India’s PDS provides subsidised food to 800 million people. Already, some states have started offering more rice to cover for the wheat shortfall, said Dipa Sinha, a development economist at New Delhi’s Ambedkar University who is part of the Right to Food Campaign, a network of food security initiatives. “This will definitely impact the amount of rice that’s available for exports,” Sinha told Al Jazeera.
Sinha is also sceptical about the accuracy of the methods used by the Indian government for yield forecasts. The government had predicted a better wheat harvest than last year – far removed from the actual output. “That’s a cause for worry because we simply cannot afford a repeat with rice,” she said. “I’m hoping they’ve learned their lessons.”

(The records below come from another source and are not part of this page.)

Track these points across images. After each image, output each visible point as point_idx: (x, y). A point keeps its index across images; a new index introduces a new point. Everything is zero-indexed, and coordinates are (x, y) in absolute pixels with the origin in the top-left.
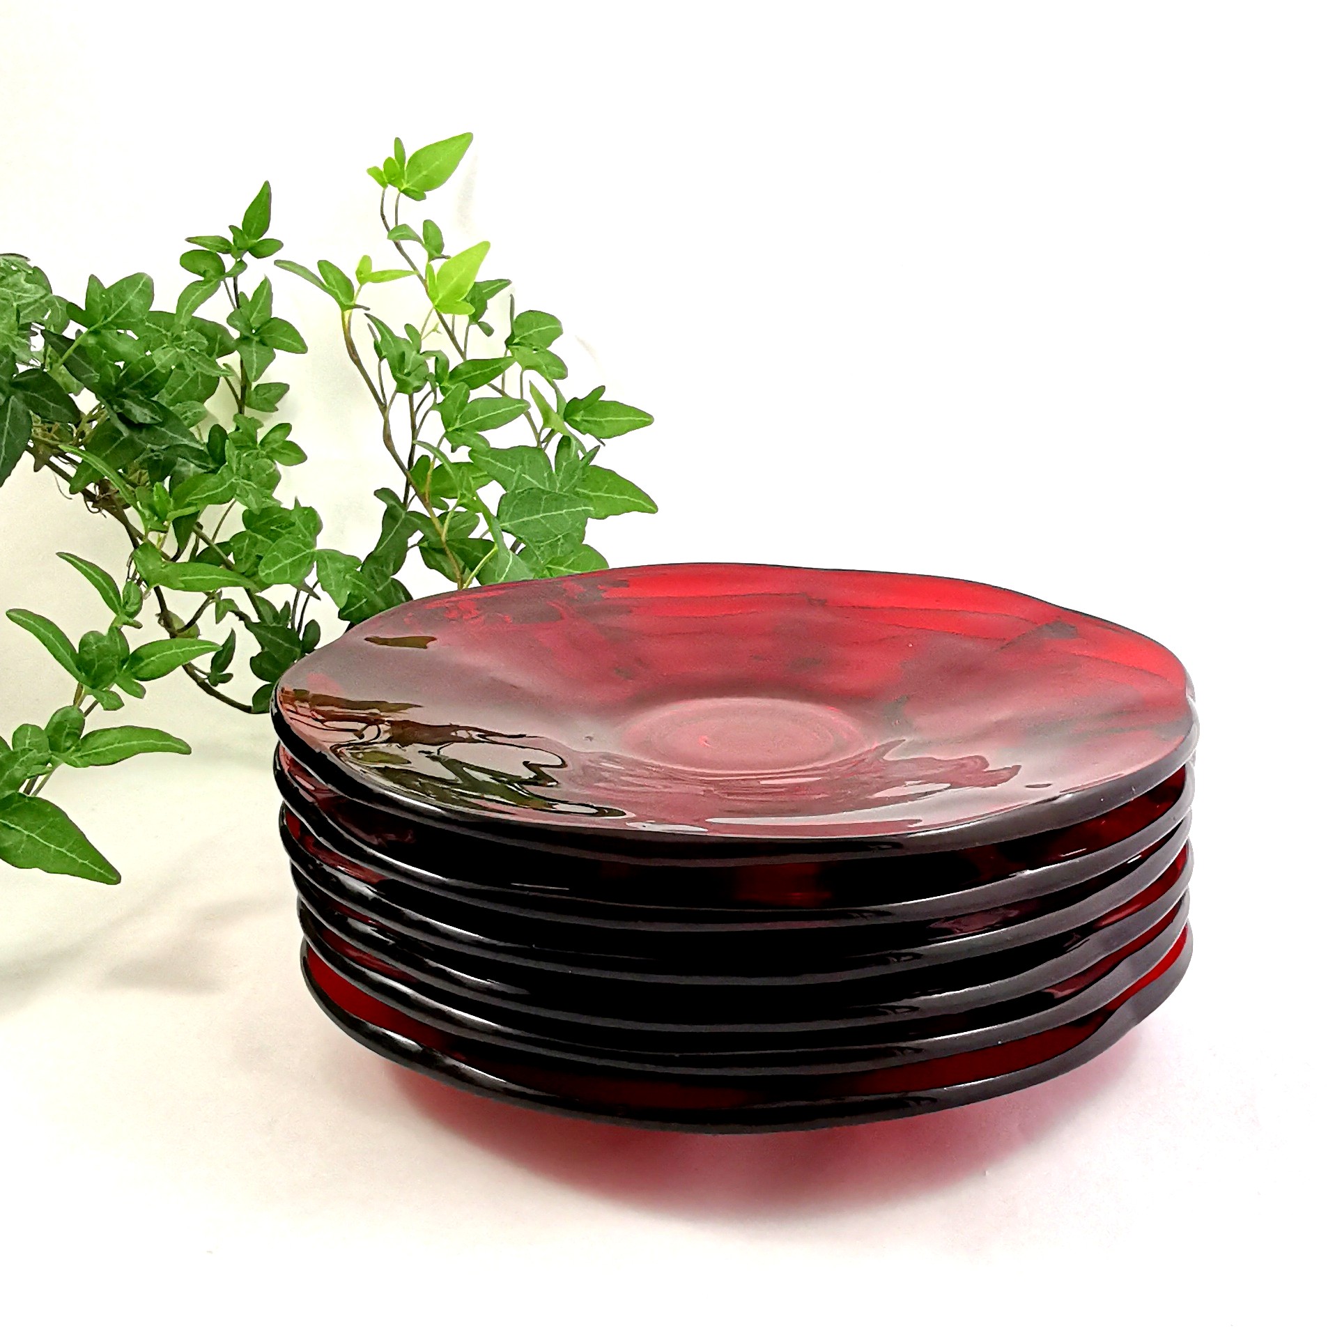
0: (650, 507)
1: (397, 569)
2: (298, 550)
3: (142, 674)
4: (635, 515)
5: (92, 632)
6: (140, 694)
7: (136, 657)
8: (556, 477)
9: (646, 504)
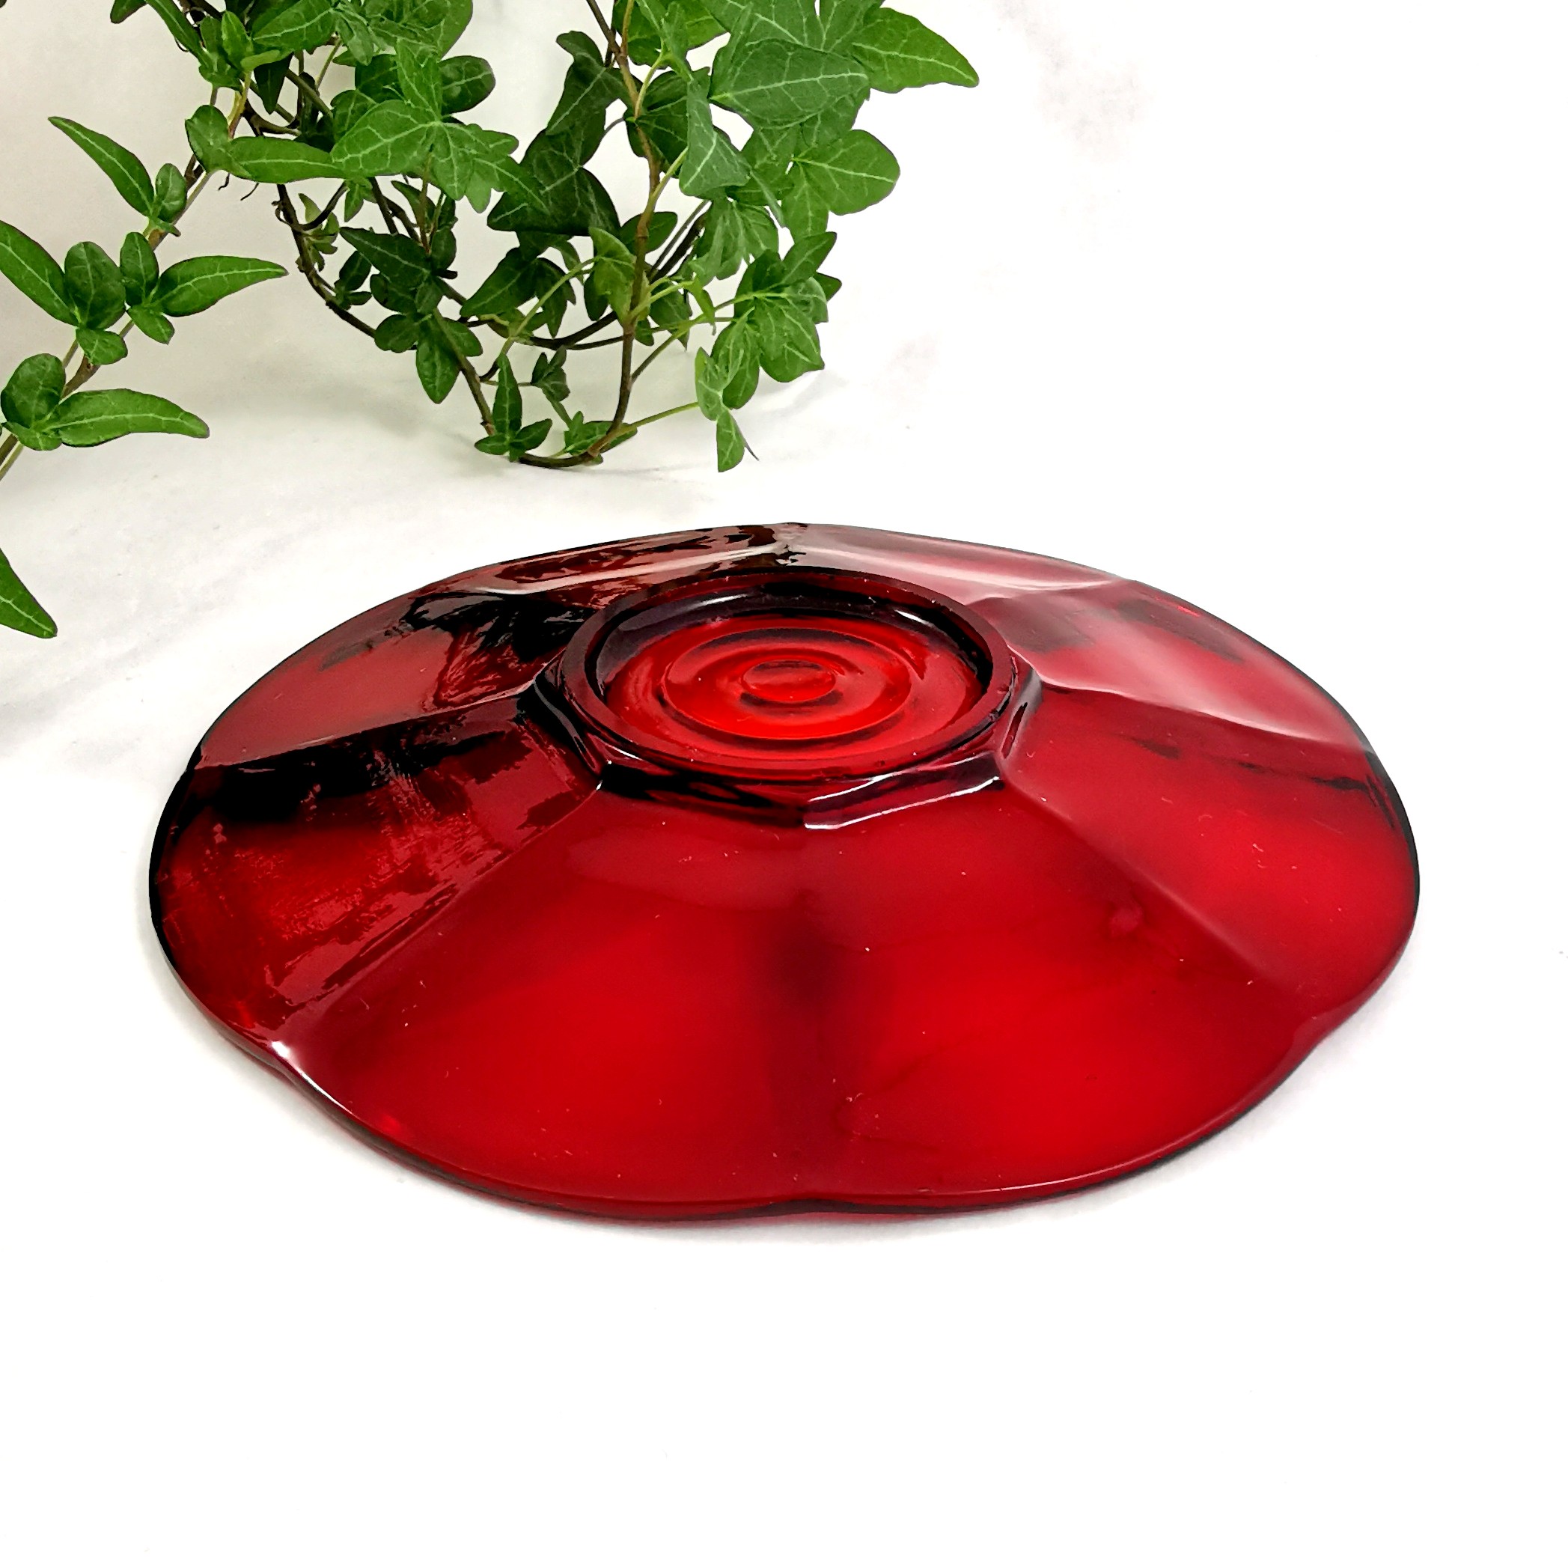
0: (967, 77)
1: (587, 155)
2: (405, 125)
3: (174, 304)
4: (943, 87)
5: (86, 244)
6: (164, 335)
7: (168, 281)
8: (821, 25)
9: (963, 74)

A ban will hurt food-insecure nations most
India’s hopes for a strong yield from the current rice-growing season – the harvest is due in October and November – hinge on predictions of a good monsoon. “It would be perfectly natural for India to revise its estimates if those conditions change,” said Dorosh.

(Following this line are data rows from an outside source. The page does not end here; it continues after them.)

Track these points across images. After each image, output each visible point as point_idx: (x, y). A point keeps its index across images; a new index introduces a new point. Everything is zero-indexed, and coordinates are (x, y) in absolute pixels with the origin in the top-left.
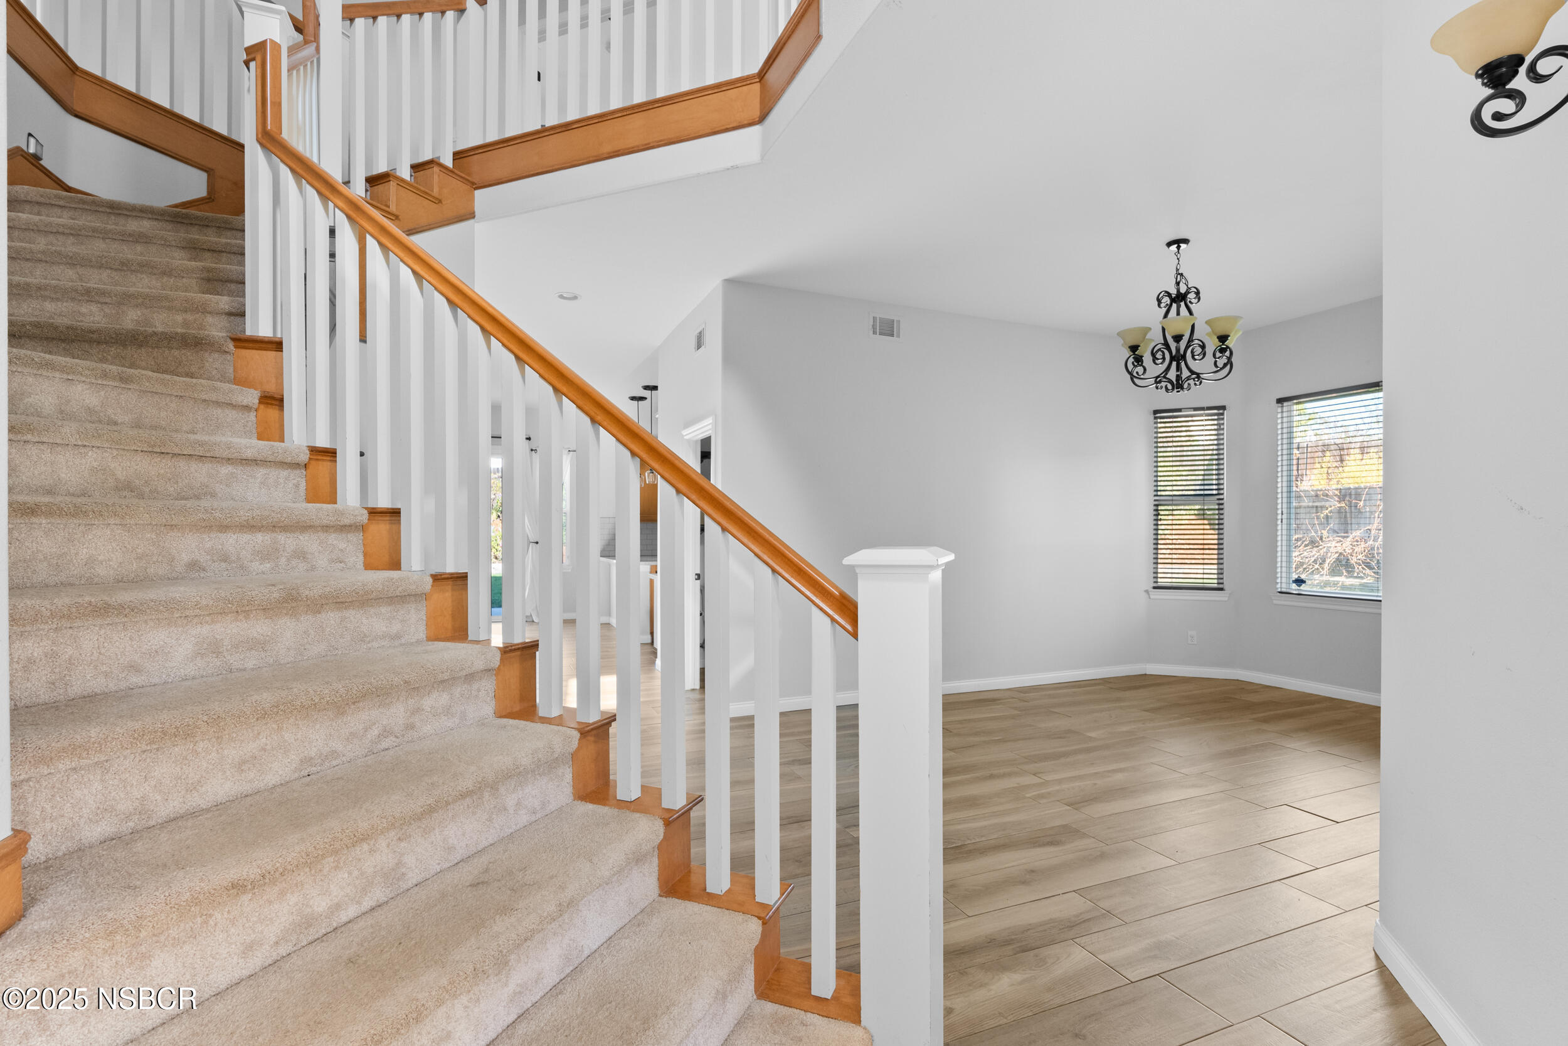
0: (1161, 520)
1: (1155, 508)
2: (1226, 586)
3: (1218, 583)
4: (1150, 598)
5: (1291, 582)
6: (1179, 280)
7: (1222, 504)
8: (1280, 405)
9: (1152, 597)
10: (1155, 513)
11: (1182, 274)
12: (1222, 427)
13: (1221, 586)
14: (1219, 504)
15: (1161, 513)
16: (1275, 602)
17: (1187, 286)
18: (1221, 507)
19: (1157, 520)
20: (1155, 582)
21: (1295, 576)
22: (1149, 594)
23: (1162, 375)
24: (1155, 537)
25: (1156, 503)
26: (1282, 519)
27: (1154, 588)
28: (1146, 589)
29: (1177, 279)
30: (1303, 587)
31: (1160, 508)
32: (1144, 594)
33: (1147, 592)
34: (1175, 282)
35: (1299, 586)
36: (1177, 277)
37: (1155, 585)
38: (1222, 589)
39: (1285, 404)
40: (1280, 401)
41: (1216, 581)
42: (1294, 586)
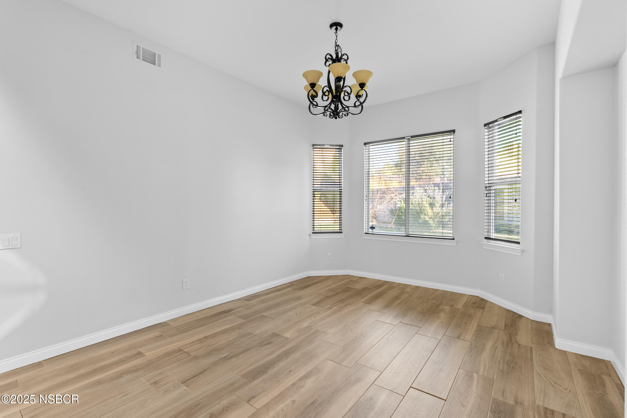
0: (316, 199)
1: (313, 193)
2: (343, 231)
3: (340, 230)
4: (311, 238)
5: (369, 228)
6: (337, 49)
7: (341, 192)
8: (365, 146)
9: (312, 237)
10: (313, 195)
11: (339, 45)
12: (341, 155)
13: (341, 231)
14: (340, 192)
15: (316, 195)
16: (363, 238)
17: (341, 53)
18: (341, 193)
19: (314, 199)
20: (313, 230)
21: (370, 225)
22: (310, 236)
23: (328, 106)
24: (313, 207)
25: (313, 191)
26: (366, 199)
27: (313, 233)
28: (309, 234)
29: (336, 49)
30: (374, 230)
31: (315, 193)
32: (309, 236)
33: (310, 235)
34: (335, 50)
35: (372, 230)
36: (336, 47)
37: (313, 231)
38: (341, 232)
39: (367, 145)
40: (365, 144)
41: (338, 229)
42: (370, 230)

If India were to decide that it needs to curtail exports to ensure there’s enough food for its own population, it might well choose different approaches to basmati rice – the fragrant, long-grained variety that’s more expensive – and the rest, said Dorosh. Basmati rice is predominantly imported by countries in the Middle East, but because of the cost, is not the staple for most Indians. The PDS system relies on non-basmati rice.
In 2008, India had banned the export of non-basmati rice to tame rising inflation – while allowing the basmati variety to go overseas. The ban was lifted only in 2010. Once again, costs in India are soaring, with the wholesale price inflation rate touching nearly 15.9 percent in May, well above market forecasts.
But a ban on the export of non-basmati rice would affect food-insecure African nations the worst, since they are its biggest importers, said experts. “Any significant shortfall in India’s rice production could worsen an already complicated global food security outlook,” Goughary of Gro Intelligence told Al Jazeera.
China, which after several years has finally green-lit imports from multiple Indian facilities, also buys non-basmati rice, primarily for manufacturing noodles, rice wine and animal feed, said Kaul of the exporters association. That allows China, the world’s biggest producer of rice, to use its own yield for its domestic food consumption – a luxury it might not have if India cuts off rice supplies.
Dorosh fears any export restrictions won’t end with India. “I’m concerned that could set off a chain reaction with others doing something similar to protect their domestic markets,” he said. Indonesia temporarily banned the export of palm oil earlier this year after the war in Ukraine blocked supplies of sunflower oil from the edible oils market.
Akwai, the student, said he doesn’t want to even contemplate a scenario without rice. “It’s what we eat in practically every meal,” he said to Al Jazeera, describing rice as a “bond” between India and Ghana. “I would like to believe that India won’t break it.”